I have her handwork, quilts, and afghans in my cedar chest and I treasure them. I have a couple of baby dresses that she made for me when I was tiny and pillow cases she embroidered for me when I was getting married forty years ago. An assortment of her pins framed on a velvet background (one given her by her mother as a keepsake from her grandmother) hangs on my wall. I have her journals, scrapbooks full of cards, hand-written tender messages and pictures from her children and grandchildren. These may clutter my house, but no one could call them junk!
The same day I was thinking about all this I visited a friend who had re-done her living room as an “ancestor room.” As I stepped into the room I saw a beautiful old trunk her parents used when they moved from California to Utah. Inside she stores many large archival acid free black boxes – each labeled with an ancestor’s name. Inside the boxes are hand-made pieces of clothing, eyeglasses, coin purses, and letters, some more than a hundred years old. Each box also holds photos, a short history of the person and a explanation of each item inside.
Pictures of her grandmother, Anna Viktoria Lindberg, and her mother Anna Kristina (taken in 1916 in Sweden) grace one wall. They were the first in their line to be converted to the Church. They left their homeland and arrived in the United States in October of 1920.
Restored and exquisitely framed pictures of her husband’s pioneer grandparents sit on end tables. On shelves of a tall bookcase are ancestor pictures from the early 1800s, along with a pair of Suzanne’s tiny baby shoes, antique cameras and wooden button boxes. Two smaller trunks hold some belongings of her Grandpa Parker – his wool sweater, his paintbrushes, his wallet, and a few of his letters and photos.

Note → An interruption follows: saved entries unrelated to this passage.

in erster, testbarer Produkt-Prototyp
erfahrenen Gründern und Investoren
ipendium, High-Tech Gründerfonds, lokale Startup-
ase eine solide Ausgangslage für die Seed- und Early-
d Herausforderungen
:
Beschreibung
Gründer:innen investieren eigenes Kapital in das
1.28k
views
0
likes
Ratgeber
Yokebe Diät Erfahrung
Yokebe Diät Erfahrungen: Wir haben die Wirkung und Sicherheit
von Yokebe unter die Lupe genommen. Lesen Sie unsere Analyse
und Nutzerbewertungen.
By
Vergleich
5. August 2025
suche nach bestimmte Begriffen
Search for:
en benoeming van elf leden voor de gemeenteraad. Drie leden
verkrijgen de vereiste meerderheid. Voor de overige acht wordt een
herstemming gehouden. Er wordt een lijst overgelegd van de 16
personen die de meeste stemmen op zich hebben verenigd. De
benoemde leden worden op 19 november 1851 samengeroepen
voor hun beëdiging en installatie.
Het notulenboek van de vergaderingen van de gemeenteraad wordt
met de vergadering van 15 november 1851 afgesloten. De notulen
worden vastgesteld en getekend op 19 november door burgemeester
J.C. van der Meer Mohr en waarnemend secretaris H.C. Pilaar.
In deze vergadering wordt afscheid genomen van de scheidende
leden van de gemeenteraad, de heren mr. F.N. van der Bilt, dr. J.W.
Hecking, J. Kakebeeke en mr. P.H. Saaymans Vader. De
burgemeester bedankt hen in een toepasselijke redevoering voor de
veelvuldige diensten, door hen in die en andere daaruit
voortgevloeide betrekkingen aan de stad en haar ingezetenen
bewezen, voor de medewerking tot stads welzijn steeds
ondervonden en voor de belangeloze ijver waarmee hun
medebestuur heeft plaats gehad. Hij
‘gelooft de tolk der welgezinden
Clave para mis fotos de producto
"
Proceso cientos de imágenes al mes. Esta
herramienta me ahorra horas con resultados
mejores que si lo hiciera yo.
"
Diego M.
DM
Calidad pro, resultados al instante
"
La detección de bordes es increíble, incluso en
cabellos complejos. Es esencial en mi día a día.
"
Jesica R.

Suzanne says the room is a wonderful place to share stories of special ancestors with her young grandchildren. These stories and photos make each person become a real and living person. She says her grandchildren are intrigued when she holds the very paintbrush used by Grandpa Parker and tells them how he could make paint from the elements of the earth and was a master at matching the paint with any decor.
All these items bring an appreciation for the past into the present. Suzanne feels that through pictures, artifacts and stories, these ancestors are becoming a part of her grandchildren’s lives, and are giving the children a greater appreciation for the blessing of the present. They made me wish I had more such “clutter” in my home!
Seeing the Difference between Treasures and Junk
So, whatever rules apply to the general clutter of our lives – to the no longer functioning walkman, the five stained T-shirts we haven’t worn for years and probably never will, the stacks of tapes and CDs that never get listened to – they don’t apply to treasures that may connect us more closely to our relatives.
“Turning the hearts of the children to the fathers” may be a lot easier if we have artifacts, handwritten journals, cards, and letters, and even special articles of clothing worn by the person (think of displays in the Church History museum). Let’s not get carried away and discard treasures. At the same time, for every one potential treasure in our cluttered closets, there are probably a hundred things we would never regret having parted company with!
The trick is to discern the difference.